• **Exercise aim**
Check every line of the material below, and show those that contain "Saint".

• **Provided information**
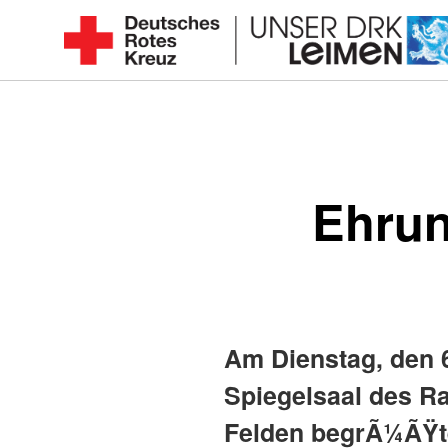
Zum
Inhalt
Seit
springen
1892
für
Sie
vor
Ehrun
Ort
Am Dienstag, den 6
Spiegelsaal des R
Felden begrÃ¼ÃŸt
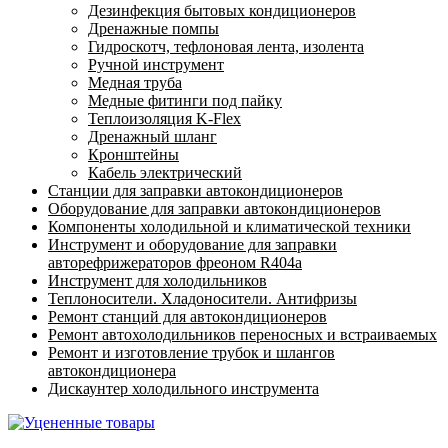
Дезинфекция бытовых кондиционеров
Дренажные помпы
Гидроскотч, тефлоновая лента, изолента
Ручной инструмент
Медная труба
Медные фитинги под пайку
Теплоизоляция K-Flex
Дренажный шланг
Кронштейны
Кабель электрический
Станции для заправки автокондиционеров
Оборудование для заправки автокондиционеров
Компоненты холодильной и климатической техники
Инструмент и оборудование для заправки
авторефрижераторов фреоном R404a
Инструмент для холодильников
Теплоносители. Хладоносители. Антифризы
Ремонт станций для автокондиционеров
Ремонт автохолодильников переносных и встраиваемых
Ремонт и изготовление трубок и шлангов
автокондиционера
Дискаунтер холодильного инструмента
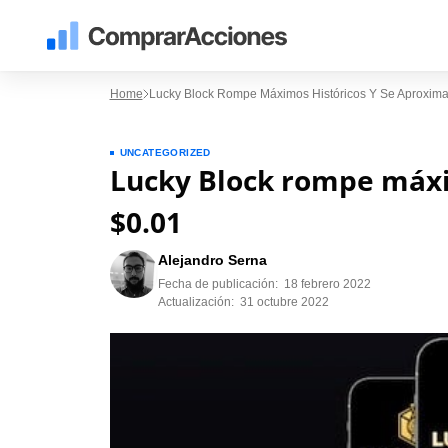
Home
Lucky Block Rompe Máximos Históricos Y Se Aproxima
UNCATEGORIZED
Lucky Block rompe máxi
$0.01
Alejandro Serna
Fecha de publicación:
18 febrero 2022
Actualización:
31 octubre 2022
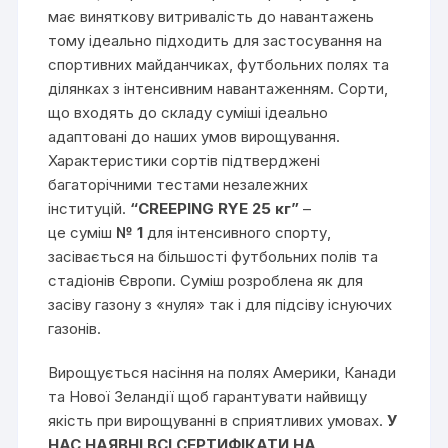
має виняткову витривалість до навантажень
тому ідеально підходить для застосування на
спортивних майданчиках, футбольних полях та
ділянках з інтенсивним навантаженням. Сорти,
що входять до складу суміші ідеально
адаптовані до наших умов вирощування.
Характеристики сортів підтверджені
багаторічними тестами незалежних
інституцій.
“CREEPING RYE 2
5 кг
”
–
це суміш
№ 1
для інтенсивного спорту,
засівається на більшості футбольних полів та
стадіонів Європи. Суміш розроблена як для
засіву газону з «нуля» так і для підсіву існуючих
газонів.
Вирощується насіння на полях Америки, Канади
та Нової Зеландії щоб гарантувати найвищу
якість при вирощуванні в сприятливих умовах.
У
НАС НАЯВНІ ВСІ СЕРТИФІКАТИ НА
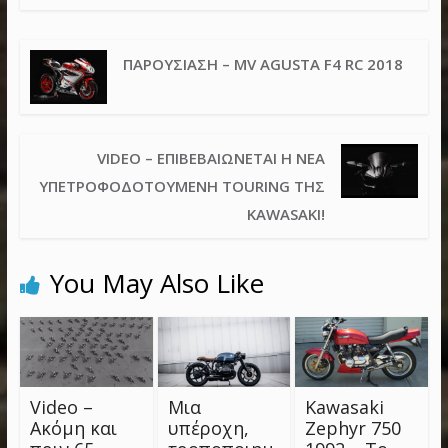
ΠΑΡΟΥΣΊΑΣΗ – MV AGUSTA F4 RC 2018
VIDEO – ΕΠΙΒΕΒΑΙΏΝΕΤΑΙ Η ΝΈΑ
ΥΠΕΤΡΟΦΟΔΟΤΟΎΜΕΝΗ TOURING ΤΗΣ
KAWASAKI!
You May Also Like
Video –
Μια
Kawasaki
Ακόμη και
υπέροχη,
Zephyr 750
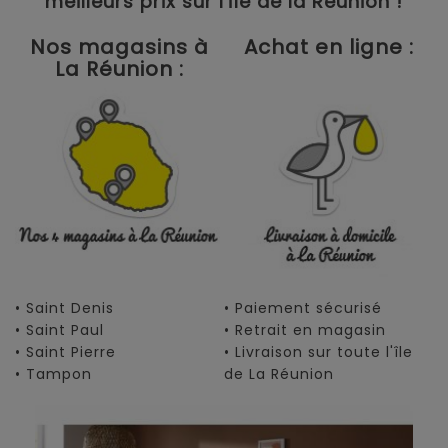
meilleurs prix sur l'île de la Réunion !
Nos magasins à
Achat en ligne :
La Réunion :
• Saint Denis
• Paiement sécurisé
• Saint Paul
• Retrait en magasin
• Saint Pierre
• Livraison sur toute l'île
• Tampon
de La Réunion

• **Solution**
• Saint Denis
• Saint Paul
• Saint Pierre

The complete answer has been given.